Ora, senhoras e senhores, o problema da corrupção no Brasil vai muito além e o que reclamo é que quem faz todo este alarde (leia-se: a grande mídia), prefere fingir-se de cega em outros episódios tão ou mais graves que ocorreram recentemente. Não fiz um levantamento formal, mas não me espantaria se constatassem que a construção de ciclovias pelo prefeito petista de SP teve muito mais centimetragem na Folha do que o escândalo tucano do metrô paulista. Os pesos e medidas diferentes é que não me descem pela garganta.
OK. Vamos dar um basta na corrupção? Contem comigo! Mas fechem as fronteiras e construam mais presídios, porque a faxina seria colossal.
Alguém realmente acredita que isso vá acontecer?
Será que a mídia (empresas de comunicação, que vivem de verbas publicitárias) estarão dispostas a tal engajamento? Entrarão como prioridade na fila de pautas o helicóptero da família Perrela carregado de cocaína, o desvio do dinheiro da merenda escolar de SP, o aeroporto da cidade mineira de Claudio, entre dezenas de outros casos acobertados ou simplesmente “esquecidos”?
Será que o judiciário será tão eficaz?
Será que nós, eleitores, vamos saber filtrar quem realmente merece legislar em nosso nome, de maneira limpa e honesta?
É óbvio que boa parte do Brasil não quer mais o PT no governo. Aliás isso estava claro já nas eleições, tanto que as mesmas foram extremamente acirradas. Mas o que para mim parece claro (e isso é apenas uma impressão, já que não sou especialista em economia ou rabos-de-arraia políticos) é que parte da sociedade (uma parte bem poderosa) decidiu que não quer correr o risco de que após Dilma venham mais 8 anos de Lula. Se a crise econômica aconteceu por conta disso, não sei dizer, mas todos devem lembrar que num quadro econômico estável, com taxas de emprego altas e com o dólar baixo, o escândalo do mensalão não “colou” e o PT se manteve no poder.
O futuro não é minha especialidade. O que vai acontecer no país daqui pra frente é uma grande incógnita.

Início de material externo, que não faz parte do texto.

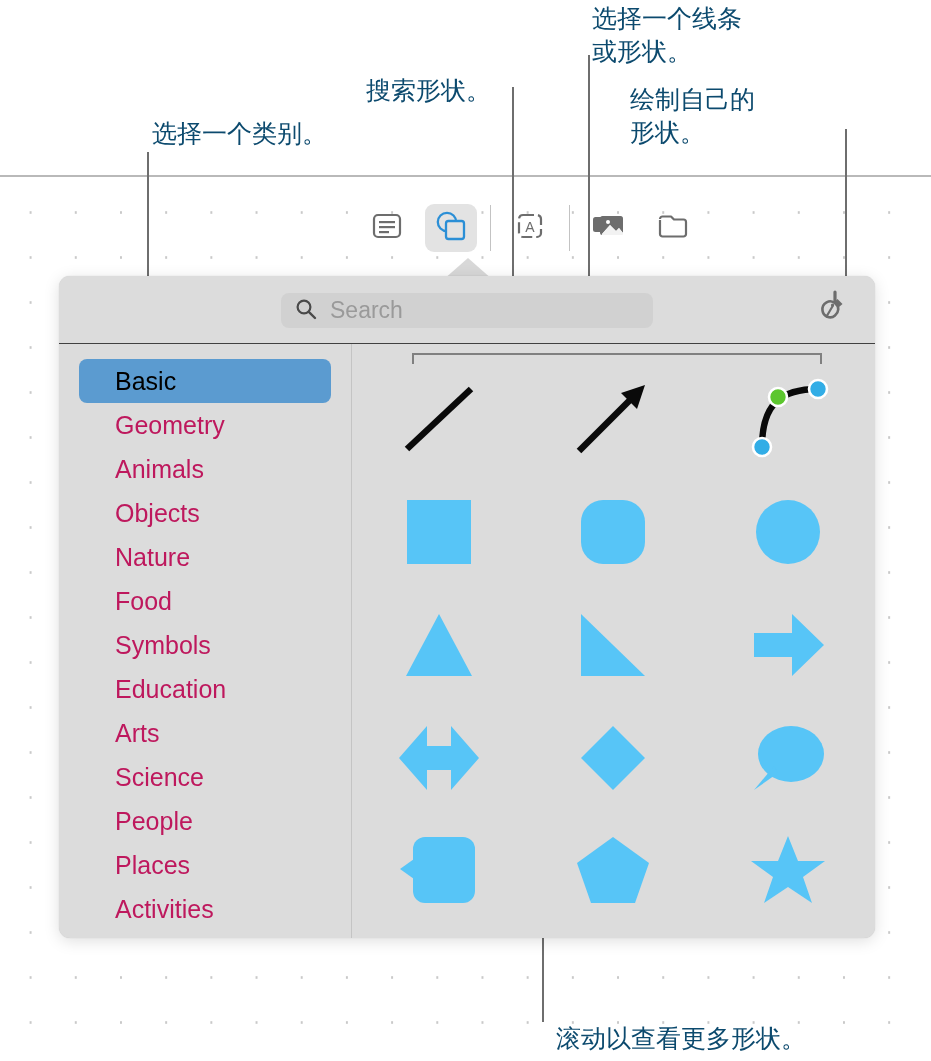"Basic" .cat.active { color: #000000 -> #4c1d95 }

As possibilidades são muitas, e algumas nefastas, como explica o jornalista Elio Gaspari (a quem tanto respeito): “Se o TSE cassar a chapa Dilma-Temer a partir de 1º de janeiro, deputados e senadores elegerão 30 dias depois o seu substituto, para concluir o mandato. Votam todos aqueles que estiverem no exercício de suas funções. Se continuarem nas cadeiras, Eduardo Cunha presidirá a eleição e Delcídio Amaral votará. Esse colégio eleitoral será composto por 594 pessoas. Deles, 99 têm processos à espera de julgamento no STF, e são 500 os inquéritos em andamento envolvendo parlamentares. Vinte e um anos depois da campanha das Diretas, o regime democrático brasileiro corre o risco de eleger indiretamente um presidente da República.”
Vindo o que vier vou continuar acreditando que isso aqui só vai melhorar quando realmente nos preocuparmos seriamente em ser um país para todos os brasileiros. Quando nos importarmos de fato com a igualdade social e no respeito aos direitos mais básicos como educação e saúde de qualidade para todos.
Vou continuar votando em quem pense assim, em quem prometa agir assim.

Quisera eu tivesse muitas opções de voto, mas esse dia ainda está bem longe de chegar.